Le service de thermotechnique, depuis les années 90, travaillait avec le Pr Ngendakumana sur des technologies de collecte et d'enrichissement de l'air : l'objectif était d'améliorer le rendement des moteurs grâce à l'oxygène prélevé directement dans l'atmosphère. C'est la raison pour laquelle un distillateur radial, réalisé pour le compte de l'ESA, a été mis en œuvre. Son cœur peut actuellement atteindre les 4000 tours/minute et le processus de séparation se réalisant par le biais d'un interface poreux qui consiste en une mousse métallique.

Le concepteur de cette machine innovante est Didier Bizzarri, chercheur ULg, Ecole royale militaire, puis ULB : « Nous venons de présenter à l'Estec les premiers résultats. Avec un beau rendement, car, sans forcer sur ce paramètre, la pureté en oxygène dépasse les 95 %. La machine, si elle se montre plus vorace que prévu, se trouve limitée par les performances des équipements périphériques que sont l'évaporateur cryotechnique et le compresseur d'air. On est sur la bonne voie et, maintenant que le processus a fait ses preuves, nous envisageons de fabriquer une unité aux dimensions plus compactes afin d'explorer les limites du concept. »

### TRAVAIL DEMANDÉ
1. Répondez aux questions suivantes d'après le texte sur le distillateur radial :
(a) Quelle vitesse le cœur du distillateur peut-il actuellement atteindre ?
(b) Quelle pureté en oxygène la machine obtient-elle ?
(c) Quels équipements périphériques limitent les performances de la machine ?
2. Recopiez fidèlement le passage du texte sur le distillateur radial, à partir de « Le service de » jusqu'à « une mousse métallique. » inclus.

### EXTRAIT DES DONNÉES

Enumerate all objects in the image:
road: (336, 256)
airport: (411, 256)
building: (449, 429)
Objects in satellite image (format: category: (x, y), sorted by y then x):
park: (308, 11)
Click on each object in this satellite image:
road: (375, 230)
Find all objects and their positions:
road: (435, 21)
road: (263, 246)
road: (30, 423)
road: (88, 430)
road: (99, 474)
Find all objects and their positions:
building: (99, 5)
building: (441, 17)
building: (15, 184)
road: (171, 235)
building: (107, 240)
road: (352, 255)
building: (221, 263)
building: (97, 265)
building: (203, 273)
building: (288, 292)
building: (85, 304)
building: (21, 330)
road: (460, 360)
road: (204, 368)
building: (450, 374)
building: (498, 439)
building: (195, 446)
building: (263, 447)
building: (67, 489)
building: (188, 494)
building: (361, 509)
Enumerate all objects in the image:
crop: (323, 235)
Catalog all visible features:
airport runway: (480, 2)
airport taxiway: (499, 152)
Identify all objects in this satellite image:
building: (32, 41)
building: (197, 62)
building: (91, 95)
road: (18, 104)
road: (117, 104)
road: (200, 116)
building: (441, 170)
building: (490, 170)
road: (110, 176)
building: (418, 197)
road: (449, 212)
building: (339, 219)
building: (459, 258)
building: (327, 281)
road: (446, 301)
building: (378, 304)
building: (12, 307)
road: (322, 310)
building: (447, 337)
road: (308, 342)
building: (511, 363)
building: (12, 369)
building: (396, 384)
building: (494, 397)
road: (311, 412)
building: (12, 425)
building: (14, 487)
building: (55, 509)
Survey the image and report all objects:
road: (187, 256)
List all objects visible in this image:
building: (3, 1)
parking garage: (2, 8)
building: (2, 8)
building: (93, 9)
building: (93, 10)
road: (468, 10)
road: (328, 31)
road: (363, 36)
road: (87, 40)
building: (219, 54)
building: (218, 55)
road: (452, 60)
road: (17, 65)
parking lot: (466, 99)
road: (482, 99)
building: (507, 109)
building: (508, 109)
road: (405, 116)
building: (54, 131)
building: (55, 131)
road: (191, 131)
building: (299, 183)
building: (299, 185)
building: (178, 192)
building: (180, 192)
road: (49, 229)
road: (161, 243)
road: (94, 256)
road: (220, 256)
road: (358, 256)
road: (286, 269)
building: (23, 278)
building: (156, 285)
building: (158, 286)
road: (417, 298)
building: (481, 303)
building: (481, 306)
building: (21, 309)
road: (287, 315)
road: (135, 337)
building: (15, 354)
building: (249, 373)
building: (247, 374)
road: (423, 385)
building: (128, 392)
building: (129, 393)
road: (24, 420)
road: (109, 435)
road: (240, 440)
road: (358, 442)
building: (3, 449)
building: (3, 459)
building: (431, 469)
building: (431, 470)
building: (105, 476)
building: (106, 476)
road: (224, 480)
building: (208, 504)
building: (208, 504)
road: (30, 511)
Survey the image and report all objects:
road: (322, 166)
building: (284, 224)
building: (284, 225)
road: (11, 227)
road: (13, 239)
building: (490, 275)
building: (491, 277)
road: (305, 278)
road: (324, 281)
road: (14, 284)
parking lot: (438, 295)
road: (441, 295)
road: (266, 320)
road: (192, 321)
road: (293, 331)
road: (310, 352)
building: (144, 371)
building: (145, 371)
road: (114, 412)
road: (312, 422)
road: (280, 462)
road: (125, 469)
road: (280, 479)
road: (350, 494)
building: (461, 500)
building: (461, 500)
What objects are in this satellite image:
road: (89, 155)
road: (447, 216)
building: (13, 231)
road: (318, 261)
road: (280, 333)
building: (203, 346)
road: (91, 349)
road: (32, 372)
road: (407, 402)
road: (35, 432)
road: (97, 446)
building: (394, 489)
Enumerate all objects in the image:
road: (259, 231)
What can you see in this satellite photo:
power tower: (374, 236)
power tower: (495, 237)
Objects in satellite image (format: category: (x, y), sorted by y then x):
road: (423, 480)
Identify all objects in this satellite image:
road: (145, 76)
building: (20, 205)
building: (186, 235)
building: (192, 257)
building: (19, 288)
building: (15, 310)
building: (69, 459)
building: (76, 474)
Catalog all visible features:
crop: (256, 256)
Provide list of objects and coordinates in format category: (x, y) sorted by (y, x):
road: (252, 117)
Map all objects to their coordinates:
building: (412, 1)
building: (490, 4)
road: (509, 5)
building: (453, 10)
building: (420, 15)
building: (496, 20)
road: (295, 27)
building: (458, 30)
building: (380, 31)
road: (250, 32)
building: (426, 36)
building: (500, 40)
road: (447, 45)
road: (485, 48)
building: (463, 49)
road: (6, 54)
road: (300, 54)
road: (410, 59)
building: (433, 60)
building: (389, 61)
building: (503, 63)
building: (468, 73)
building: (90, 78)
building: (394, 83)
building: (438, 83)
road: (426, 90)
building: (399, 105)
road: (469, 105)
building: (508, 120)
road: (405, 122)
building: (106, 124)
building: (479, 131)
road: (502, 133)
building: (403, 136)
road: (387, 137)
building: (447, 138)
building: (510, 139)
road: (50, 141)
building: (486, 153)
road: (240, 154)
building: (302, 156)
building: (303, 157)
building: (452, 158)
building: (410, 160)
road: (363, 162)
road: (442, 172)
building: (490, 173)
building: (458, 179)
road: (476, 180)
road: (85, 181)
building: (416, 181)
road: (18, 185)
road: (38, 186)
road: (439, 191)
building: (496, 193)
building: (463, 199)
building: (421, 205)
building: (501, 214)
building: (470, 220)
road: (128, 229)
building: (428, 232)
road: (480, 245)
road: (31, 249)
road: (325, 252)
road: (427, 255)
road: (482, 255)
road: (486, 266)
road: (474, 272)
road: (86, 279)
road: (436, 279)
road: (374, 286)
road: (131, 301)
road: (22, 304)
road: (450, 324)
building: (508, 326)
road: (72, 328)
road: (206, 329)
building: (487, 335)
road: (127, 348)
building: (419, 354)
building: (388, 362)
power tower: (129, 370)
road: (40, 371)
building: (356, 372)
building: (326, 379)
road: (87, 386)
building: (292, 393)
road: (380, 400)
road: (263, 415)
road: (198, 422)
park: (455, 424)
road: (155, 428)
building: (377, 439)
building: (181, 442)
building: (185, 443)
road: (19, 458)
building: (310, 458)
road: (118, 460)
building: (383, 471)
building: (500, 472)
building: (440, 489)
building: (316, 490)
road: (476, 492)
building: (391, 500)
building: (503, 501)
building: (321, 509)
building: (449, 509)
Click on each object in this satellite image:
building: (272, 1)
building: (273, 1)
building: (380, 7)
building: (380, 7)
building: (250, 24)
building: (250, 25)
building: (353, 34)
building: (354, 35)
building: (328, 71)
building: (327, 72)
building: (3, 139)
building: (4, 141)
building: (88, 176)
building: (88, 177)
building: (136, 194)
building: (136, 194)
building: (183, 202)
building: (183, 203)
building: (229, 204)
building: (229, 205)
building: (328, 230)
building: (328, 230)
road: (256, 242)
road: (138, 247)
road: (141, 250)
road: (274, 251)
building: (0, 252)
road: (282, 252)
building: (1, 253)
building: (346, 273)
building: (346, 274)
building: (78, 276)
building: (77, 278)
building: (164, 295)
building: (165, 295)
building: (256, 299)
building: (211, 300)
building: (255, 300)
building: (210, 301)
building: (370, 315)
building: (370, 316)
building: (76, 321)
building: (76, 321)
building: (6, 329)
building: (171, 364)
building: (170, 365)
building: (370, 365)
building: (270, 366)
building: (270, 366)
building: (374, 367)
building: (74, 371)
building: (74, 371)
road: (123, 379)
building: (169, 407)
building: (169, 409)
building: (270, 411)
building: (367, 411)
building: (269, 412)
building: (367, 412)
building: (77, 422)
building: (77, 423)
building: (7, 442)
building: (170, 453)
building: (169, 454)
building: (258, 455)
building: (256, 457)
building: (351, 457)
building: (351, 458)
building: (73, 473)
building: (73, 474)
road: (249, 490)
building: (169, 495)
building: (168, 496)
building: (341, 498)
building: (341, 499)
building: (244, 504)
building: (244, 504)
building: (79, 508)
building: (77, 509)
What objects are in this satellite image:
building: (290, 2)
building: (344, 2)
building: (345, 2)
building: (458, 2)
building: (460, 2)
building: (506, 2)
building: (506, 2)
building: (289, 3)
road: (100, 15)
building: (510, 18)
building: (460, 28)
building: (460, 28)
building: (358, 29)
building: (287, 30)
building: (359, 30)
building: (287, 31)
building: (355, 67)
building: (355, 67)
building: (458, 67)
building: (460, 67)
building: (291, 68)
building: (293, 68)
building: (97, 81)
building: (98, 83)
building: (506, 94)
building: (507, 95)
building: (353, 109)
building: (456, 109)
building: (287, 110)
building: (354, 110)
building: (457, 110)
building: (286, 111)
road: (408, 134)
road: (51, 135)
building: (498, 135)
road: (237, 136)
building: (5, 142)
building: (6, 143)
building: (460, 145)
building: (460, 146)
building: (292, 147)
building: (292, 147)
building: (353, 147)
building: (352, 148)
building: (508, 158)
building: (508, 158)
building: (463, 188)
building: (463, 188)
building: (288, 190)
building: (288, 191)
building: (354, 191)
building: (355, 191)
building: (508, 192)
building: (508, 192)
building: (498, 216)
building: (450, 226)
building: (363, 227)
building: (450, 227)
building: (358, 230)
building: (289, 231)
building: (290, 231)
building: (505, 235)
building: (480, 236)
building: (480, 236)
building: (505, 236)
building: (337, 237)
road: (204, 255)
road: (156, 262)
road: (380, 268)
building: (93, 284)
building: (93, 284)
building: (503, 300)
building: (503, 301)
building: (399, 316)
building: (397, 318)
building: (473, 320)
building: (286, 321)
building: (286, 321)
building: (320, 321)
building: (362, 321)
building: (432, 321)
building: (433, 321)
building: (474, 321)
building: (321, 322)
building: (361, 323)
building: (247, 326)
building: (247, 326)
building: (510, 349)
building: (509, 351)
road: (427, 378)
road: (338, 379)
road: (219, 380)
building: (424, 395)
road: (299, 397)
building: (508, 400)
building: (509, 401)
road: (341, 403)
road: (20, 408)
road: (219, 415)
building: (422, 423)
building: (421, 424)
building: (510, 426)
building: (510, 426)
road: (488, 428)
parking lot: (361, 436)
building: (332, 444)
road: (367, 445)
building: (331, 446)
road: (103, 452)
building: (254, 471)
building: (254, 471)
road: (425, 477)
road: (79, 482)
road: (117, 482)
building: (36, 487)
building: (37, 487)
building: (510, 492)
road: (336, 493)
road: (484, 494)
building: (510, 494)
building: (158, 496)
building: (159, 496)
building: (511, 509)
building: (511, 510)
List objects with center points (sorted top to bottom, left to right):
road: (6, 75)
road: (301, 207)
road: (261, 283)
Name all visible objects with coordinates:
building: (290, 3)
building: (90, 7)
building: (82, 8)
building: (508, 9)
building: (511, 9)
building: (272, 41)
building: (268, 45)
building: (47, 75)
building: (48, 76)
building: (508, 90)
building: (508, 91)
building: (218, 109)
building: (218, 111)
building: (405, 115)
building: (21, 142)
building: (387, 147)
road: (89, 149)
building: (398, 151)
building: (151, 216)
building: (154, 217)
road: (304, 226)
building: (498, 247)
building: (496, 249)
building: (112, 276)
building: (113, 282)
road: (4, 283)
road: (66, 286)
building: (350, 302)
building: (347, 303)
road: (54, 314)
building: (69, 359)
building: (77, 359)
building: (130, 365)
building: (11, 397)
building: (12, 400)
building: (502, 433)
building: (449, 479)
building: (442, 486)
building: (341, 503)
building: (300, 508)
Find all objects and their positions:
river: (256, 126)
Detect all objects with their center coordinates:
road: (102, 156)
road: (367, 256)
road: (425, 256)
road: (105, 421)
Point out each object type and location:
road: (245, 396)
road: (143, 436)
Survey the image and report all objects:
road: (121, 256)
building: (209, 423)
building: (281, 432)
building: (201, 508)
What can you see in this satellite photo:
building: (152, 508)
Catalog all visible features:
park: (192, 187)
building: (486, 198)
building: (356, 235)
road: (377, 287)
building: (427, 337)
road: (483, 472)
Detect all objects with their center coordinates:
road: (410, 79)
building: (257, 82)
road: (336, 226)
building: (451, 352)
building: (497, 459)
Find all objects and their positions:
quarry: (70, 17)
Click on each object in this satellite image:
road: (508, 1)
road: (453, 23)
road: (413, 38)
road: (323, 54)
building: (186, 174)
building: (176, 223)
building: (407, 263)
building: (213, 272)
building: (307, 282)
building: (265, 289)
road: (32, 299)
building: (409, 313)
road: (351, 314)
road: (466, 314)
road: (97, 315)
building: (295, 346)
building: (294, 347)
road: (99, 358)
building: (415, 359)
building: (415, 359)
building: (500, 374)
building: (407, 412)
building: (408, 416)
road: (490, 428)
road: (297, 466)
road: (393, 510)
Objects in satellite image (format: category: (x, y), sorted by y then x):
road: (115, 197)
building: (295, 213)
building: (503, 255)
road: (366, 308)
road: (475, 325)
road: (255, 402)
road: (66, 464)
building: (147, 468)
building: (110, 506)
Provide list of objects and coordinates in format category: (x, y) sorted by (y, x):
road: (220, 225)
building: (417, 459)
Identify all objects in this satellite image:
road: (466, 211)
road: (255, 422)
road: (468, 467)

### CORRIGÉ
1.
(a) Il peut atteindre 4000 tours/minute.
(b) La pureté en oxygène dépasse les 95 %.
(c) Ce sont l'évaporateur cryotechnique et le compresseur d'air.

2.
Le service de thermotechnique, depuis les années 90, travaillait avec le Pr Ngendakumana sur des technologies de collecte et d'enrichissement de l'air : l'objectif était d'améliorer le rendement des moteurs grâce à l'oxygène prélevé directement dans l'atmosphère. C'est la raison pour laquelle un distillateur radial, réalisé pour le compte de l'ESA, a été mis en œuvre. Son cœur peut actuellement atteindre les 4000 tours/minute et le processus de séparation se réalisant par le biais d'un interface poreux qui consiste en une mousse métallique.